LTE Comm Processor Implements Mutli Dispatch VLIW Architecture
ConnX SSP16 Soft Bit Processor
Tensilica has delivered a range of processor architectures like the Xtensa LX (see Power Play For The SoC Developers) as well as DSP and the ConnX comm processor (see Dataplane Processing Unit More Flexible Than DSP). Its latest ConnX processor suite includes four platforms that are combined to address the LTE market. They include the ConnX BBE64-128, the ConnX Turbo16, ConnX SSP16, and the ConnX BSP3. Each targets an aspect of an LTE base station to provide optimum configurability, power usage and performance while minimizing chip real estate.
The high end, 28nm ConnX BBE64-128 delivers 100 GigaMACs (multiply-accumulates) performance and it is designed as the central work horse of an LTE (Long-Term Evolution) Advanced system. It employs a multi slot VLIW architecture that is more akin to a CISC architecture with multiple pipelined execution units. The fixed size VLIW instructions are split into sub-instructions or slots for a particular type of execution unit like a normal VLIW architecture. The difference is that there can be more than one execution unit per type and an instruction slot does not map to a particular execution unit. Instead, the slots are dispatched in a fashion similar to a CISC system using an idle execution unit.
The execution units are also pipelined and interlocked so the programmer and compiler do not have to contend with race conditions. A typical VLIW system normally executes each instruction in a single cycle or has the compiler handle multiple cycle executions. Tensilica's approach is easier to contend with and does not have problems with interrupt handling because instructions will always complete and another instruction will not mess up the process.
The compiler can optimize performance by making sure that the right number of instruction slots are filled with code that will execute efficiently. This is similar to RISC architectures where instruction ordering can improve performance where a subsequent instruction might cause the system to idle while waiting for another instruction to complete.
Essentially the decoder takes the instructions in each slot and tries to assign them to an execution unit. A VLIW instruction will not complete until all the slots have been given over to an execution unit. ConnX BBE64-128 has two 64-bit MAC units, 4 SIMD ALUs, and 4 regular ALUs.

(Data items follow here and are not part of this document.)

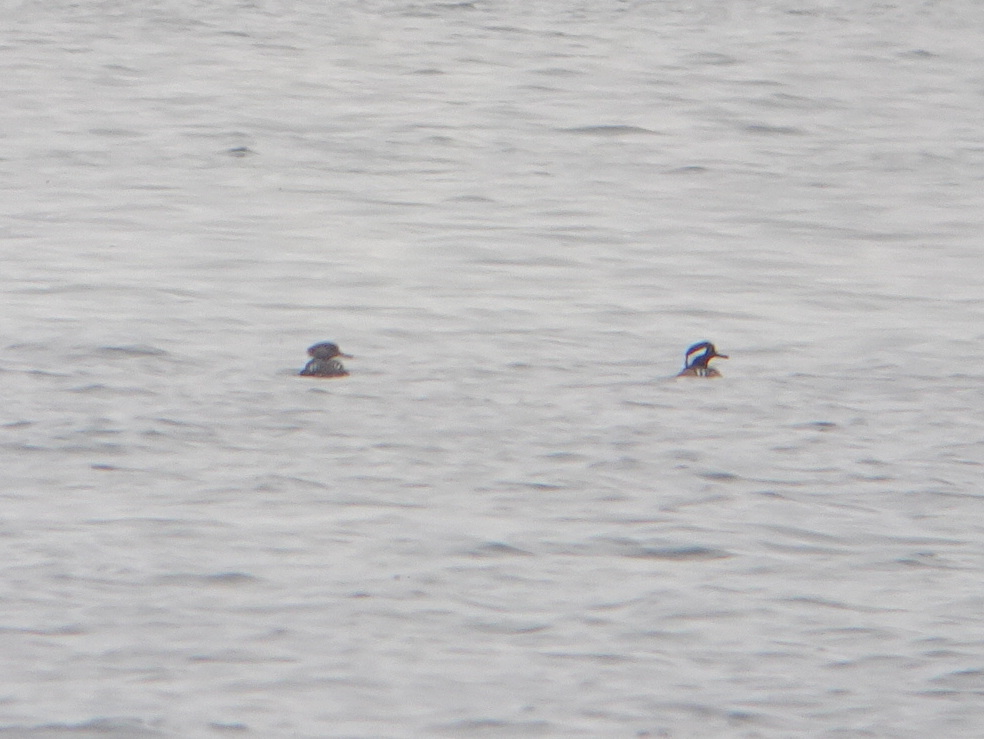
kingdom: Animalia
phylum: Chordata
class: Aves
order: Anseriformes
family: Anatidae
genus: Lophodytes
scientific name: Lophodytes cucullatus
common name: Hooded merganser
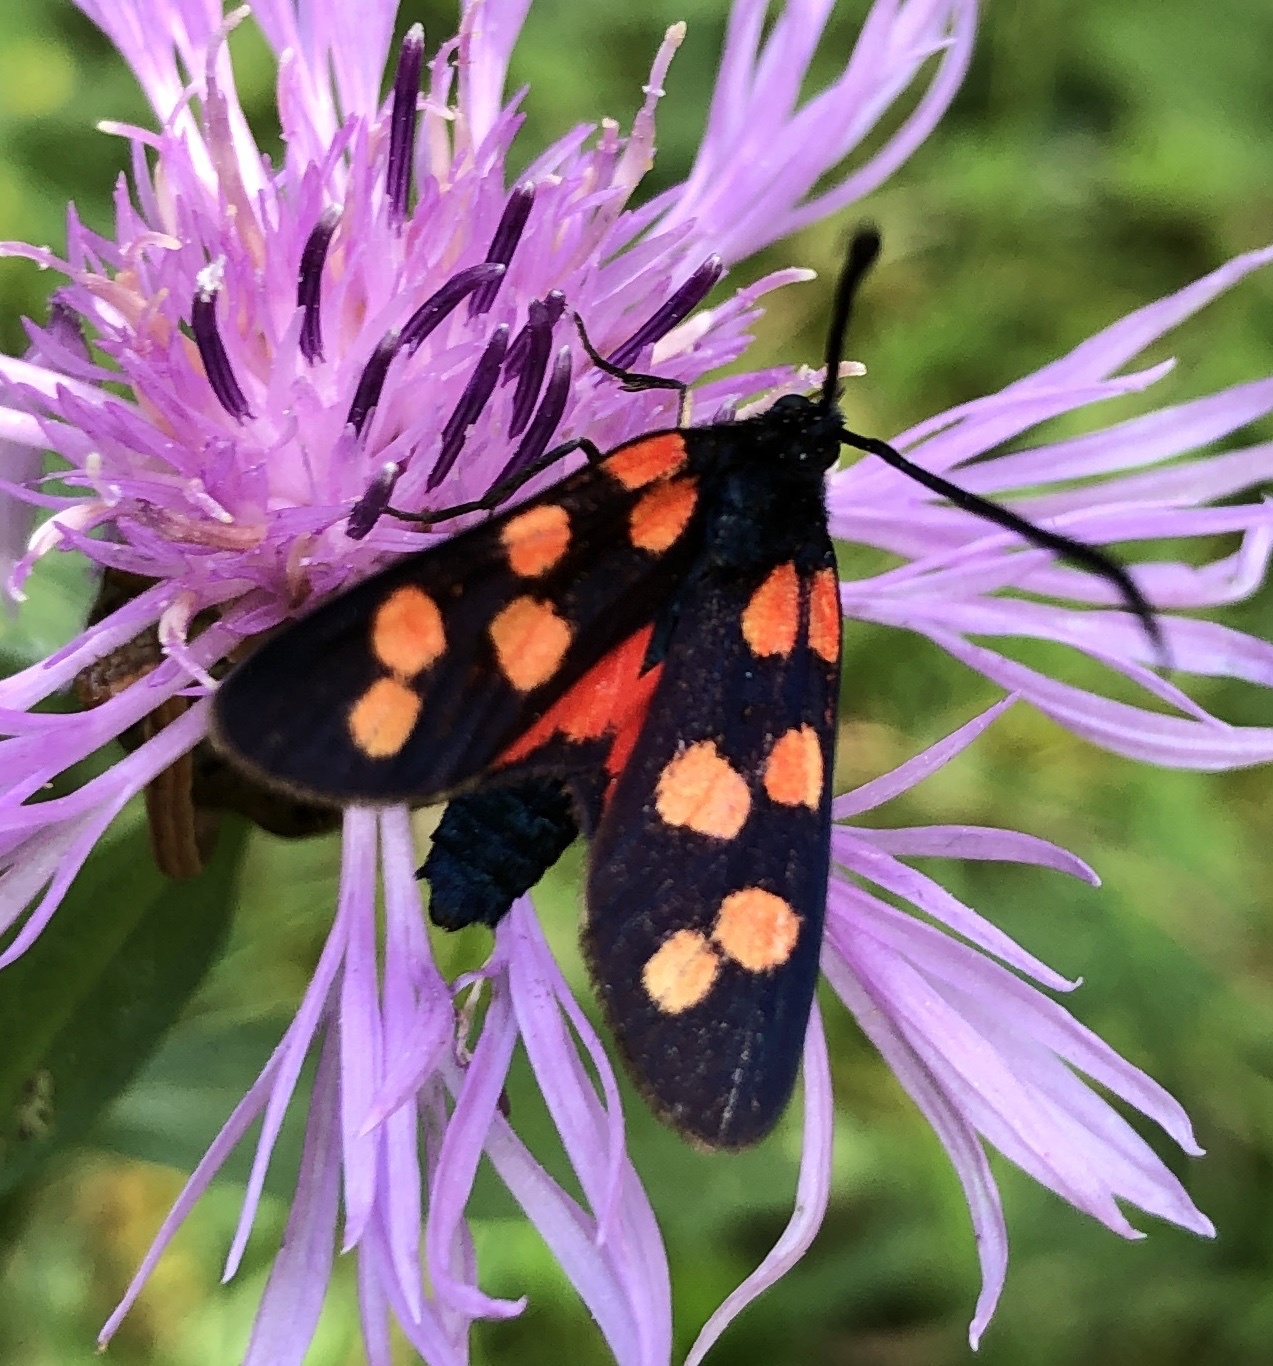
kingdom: Animalia
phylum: Arthropoda
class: Insecta
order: Lepidoptera
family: Zygaenidae
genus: Zygaena
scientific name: Zygaena transalpina
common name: Southern six spot burnet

This same approach is taken with the other VLIW-based architectures like the ConnX SSP16 Soft Bit Processor (Fig. 1). It has a two slot VLIW instruction that drives a SIMD unit and two ALUs.
The ConnX BBE64-128 also incorporates a range of new features. Its “soft bit” vector data types support operations including arbitrary field insertion and extraction for complex transmit operations. It has rarallel register files for 10/20-bit and 40-bit data types. There are single-cycle 16-way complex radix-4 and radix-8 FFT (fast Fourier transform) and DFT (discrete Fourier transform) instructions. The instruction set supports interleaving for all bit, byte, half-word and word vector types for flexibility and efficiency in HARQ (hybrid automatic repeat request), forward error correction and convolutional coding found in LTE applications. The AXI interface allows for easy shared memory connection design when incorporating other cores.
The ConnX SSP16 Soft Stream Processor targets channel encoding as well a modulation and demodulation chores. It includes a 16-way SIMD baseband core optimized for the processing of soft bits. It can accelerate wireless communication PHY routines such as Viterbi, HARQ, and de-rate matching.
The ConnX BSP3 Bit Stream Processor is about one-quarter the size of the SSP16 and usually handles channel decode chores. It is designed for processing and control of bit streams and can accelerate wireless communication PHY routines such as bit mapping, bit interleaving and turbo encoding.
The multi-standard ConnX Turbo16 Turbo Decoder (ConnX Turbo16) is about the same size as the SSP16 but tailored as a programmable turbo decoder for LTE and HSPA+. It can achieves 150 Mbit/s decoded bit rates.
No one core address LTE well but this combination efficiently covers base station design.